“I want help from no one,” she replied. “I only want to go away and hide myself.”

“As you will,” he replied, and shrugged his shoulders and left her. He reflected, as he went to his own room, on the ingratitude of all created beings, and of women in particular, and decided after much thought that his best plan for his own future self-preservation would be to follow Brian and endeavour to get again into his good graces. He saw with some penetration that Brian was the only man now left who had any money at his command.

She sat for a long time after he had left her, trying to get the whole terrible business into an ordinary compass in order that she might understand it. It was a thing so gigantic and so terrible and so unexpected that it was difficult for her to realize it completely. All that she had ever hoped and prayed for—all her world, in fact—had been swept away in an instant; she wanted, as she had said, to go and hide herself and strive to forget it. Left alone with all her dreams shattered, with the man in whom her faith had been centred standing before her in a mental picture, debased and fallen and degraded, she dared not look upon the world—scarcely dared to think about the matter.

It was quite late in the evening when, taking nothing with her, and glancing to right and left like a guilty thing that fears to be seen, she crept out of the house and away into the streets. In the hours that had passed since she had heard the story she had prayed once or twice for death; had hoped that some sudden madness might come upon her which should cut off the years as by a magician’s knife, and leave her, a little lonely child again, in the garden of her father’s house. And with that prayer came a new thought—a sudden wish to see the place again.

It was impossible that her mind could be left entirely blank or her heart quite vacant; with everything that she had believed in and trusted stripped away from her, her thoughts went back to Comethup, and raised him a silent, splendid figure blessing and helping her through all these years during which she had flouted him and set him aside. Beside that splendid figure the man she had dreamed she loved faded into nothingness; she felt that, if only for an hour, she must get back to the old place, where she had broken his heart and left him; must get back, if only to cry her own heart out.

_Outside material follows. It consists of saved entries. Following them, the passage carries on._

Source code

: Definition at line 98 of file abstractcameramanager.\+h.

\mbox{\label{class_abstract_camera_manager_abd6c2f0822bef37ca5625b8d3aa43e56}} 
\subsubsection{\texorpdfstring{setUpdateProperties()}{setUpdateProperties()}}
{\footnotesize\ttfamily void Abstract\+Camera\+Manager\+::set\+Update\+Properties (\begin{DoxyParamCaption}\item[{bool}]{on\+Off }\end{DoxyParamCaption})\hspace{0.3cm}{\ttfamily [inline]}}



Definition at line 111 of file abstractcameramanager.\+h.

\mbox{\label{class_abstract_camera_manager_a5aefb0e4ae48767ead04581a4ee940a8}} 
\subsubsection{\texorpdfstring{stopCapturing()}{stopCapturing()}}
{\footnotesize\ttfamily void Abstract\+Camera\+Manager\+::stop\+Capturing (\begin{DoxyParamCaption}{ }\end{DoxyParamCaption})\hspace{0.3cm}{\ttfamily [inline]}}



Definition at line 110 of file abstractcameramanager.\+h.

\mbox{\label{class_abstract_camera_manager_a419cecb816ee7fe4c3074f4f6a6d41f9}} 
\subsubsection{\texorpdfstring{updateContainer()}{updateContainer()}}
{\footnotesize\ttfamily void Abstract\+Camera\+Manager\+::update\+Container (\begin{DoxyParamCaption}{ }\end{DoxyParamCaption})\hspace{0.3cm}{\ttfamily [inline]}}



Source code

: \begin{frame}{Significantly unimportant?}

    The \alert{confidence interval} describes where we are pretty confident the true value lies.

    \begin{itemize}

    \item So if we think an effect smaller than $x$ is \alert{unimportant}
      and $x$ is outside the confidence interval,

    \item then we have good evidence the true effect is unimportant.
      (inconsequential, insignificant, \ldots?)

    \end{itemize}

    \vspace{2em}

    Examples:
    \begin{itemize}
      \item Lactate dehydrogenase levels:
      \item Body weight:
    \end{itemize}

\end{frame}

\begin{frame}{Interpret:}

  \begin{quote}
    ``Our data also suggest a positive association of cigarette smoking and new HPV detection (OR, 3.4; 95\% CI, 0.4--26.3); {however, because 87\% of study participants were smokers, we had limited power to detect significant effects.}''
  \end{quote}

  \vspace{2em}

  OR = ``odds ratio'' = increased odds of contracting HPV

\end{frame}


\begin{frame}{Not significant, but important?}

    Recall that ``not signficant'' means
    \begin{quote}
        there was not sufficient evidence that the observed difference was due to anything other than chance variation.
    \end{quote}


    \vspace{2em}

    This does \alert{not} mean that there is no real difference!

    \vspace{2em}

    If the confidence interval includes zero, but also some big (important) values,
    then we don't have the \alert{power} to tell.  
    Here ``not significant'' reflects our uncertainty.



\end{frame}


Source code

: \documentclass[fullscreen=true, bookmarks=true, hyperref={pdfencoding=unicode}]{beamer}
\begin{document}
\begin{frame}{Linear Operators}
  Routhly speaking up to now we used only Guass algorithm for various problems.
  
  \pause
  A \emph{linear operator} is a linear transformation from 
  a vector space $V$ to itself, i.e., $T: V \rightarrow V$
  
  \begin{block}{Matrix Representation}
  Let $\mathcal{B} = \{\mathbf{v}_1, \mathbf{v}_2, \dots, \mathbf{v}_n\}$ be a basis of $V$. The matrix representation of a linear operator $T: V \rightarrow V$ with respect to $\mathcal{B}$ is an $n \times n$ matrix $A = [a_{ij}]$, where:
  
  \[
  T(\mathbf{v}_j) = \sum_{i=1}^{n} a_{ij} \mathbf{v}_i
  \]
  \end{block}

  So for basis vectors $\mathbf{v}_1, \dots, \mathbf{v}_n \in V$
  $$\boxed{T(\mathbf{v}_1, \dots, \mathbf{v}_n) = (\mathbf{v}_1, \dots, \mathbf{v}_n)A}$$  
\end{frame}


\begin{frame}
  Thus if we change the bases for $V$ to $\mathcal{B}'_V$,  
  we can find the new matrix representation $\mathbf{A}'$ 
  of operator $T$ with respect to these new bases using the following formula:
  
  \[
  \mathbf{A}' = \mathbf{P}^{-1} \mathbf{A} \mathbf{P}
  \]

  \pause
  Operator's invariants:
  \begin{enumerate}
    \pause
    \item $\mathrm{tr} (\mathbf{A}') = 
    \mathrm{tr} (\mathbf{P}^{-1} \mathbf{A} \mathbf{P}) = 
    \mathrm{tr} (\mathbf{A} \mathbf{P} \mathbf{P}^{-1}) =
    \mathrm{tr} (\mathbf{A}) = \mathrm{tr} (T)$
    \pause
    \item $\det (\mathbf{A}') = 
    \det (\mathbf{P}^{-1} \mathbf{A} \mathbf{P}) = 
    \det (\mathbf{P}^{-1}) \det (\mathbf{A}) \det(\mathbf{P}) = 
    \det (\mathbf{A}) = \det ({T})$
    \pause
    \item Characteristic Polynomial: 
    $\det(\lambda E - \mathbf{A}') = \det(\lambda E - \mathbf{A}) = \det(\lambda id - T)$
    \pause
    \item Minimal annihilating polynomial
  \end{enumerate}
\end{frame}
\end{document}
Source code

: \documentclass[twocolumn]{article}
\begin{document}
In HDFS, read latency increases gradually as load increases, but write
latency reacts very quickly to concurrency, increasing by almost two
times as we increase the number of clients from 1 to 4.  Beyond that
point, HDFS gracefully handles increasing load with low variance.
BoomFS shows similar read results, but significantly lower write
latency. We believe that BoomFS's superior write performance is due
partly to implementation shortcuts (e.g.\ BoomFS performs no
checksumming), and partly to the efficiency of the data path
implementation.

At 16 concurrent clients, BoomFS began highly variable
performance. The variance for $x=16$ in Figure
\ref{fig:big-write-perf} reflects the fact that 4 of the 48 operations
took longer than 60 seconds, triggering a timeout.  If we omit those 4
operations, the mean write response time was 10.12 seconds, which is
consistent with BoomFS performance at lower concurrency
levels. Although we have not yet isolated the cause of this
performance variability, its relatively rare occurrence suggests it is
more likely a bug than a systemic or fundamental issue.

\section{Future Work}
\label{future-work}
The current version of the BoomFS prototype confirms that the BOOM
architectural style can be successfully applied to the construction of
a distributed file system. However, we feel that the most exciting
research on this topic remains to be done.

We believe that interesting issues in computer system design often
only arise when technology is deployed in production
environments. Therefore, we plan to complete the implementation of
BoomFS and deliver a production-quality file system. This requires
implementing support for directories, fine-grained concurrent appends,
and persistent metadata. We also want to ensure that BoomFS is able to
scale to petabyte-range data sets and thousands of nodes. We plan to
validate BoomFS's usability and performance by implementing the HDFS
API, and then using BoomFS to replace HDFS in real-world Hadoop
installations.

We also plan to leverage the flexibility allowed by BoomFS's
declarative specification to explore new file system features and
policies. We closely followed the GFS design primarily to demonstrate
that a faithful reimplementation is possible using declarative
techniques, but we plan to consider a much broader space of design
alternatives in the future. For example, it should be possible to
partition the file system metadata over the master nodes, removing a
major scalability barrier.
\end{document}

She had a little money with her, and was fortunate in catching the last train, which would take her to within a few miles of the old town. Fatigue meant nothing to her; she alighted at Deal and set out to walk, hurrying along the road and whispering his name as she ran, and crying incoherently to him to forgive her.

The town was dark and silent when she reached it. She was in a mood to sit down and cry—half from weariness, half from delight at being in the old familiar streets again. She hastened on toward the garden and went in, swaying a little from weakness as she passed over the fallen gate and up the dreary avenue. There, under the balcony where she had parted from him, she stood still, looking up at the deserted house and weeping bitterly. And suddenly from among the shadows of the trees there stole out the figure of a man.

He came forward slowly with his arm stretched out; as the moonlight fell upon his face she saw that it was the old shoemaker, Medmer Theed, and that he was smiling upon her. The sight of one friendly face in that dark and desolate garden struck a chord in her that had not been wakened before; she caught his hands and burst into a sudden passion of tears.

The old man drew her gently to his breast, and laid her head there and whispered soothingly to her. “My child, my baby!” he said. “They shall not harm you. I knew you would come back; I have waited here so long—so long! Yet the nights have been full of dreams of you; the wind has whispered your name among the trees; the birds seeking their nests have cried to me, ’She will come back; when all else desert her, she will come back to you.’ And see, they were right, and all the waiting is ended. Just as I dreamed that she came back to me—she who died—so the child I loved has returned, and all my watching is over.”

“Take me away! Take me away, and hide me,” she cried, clinging to him.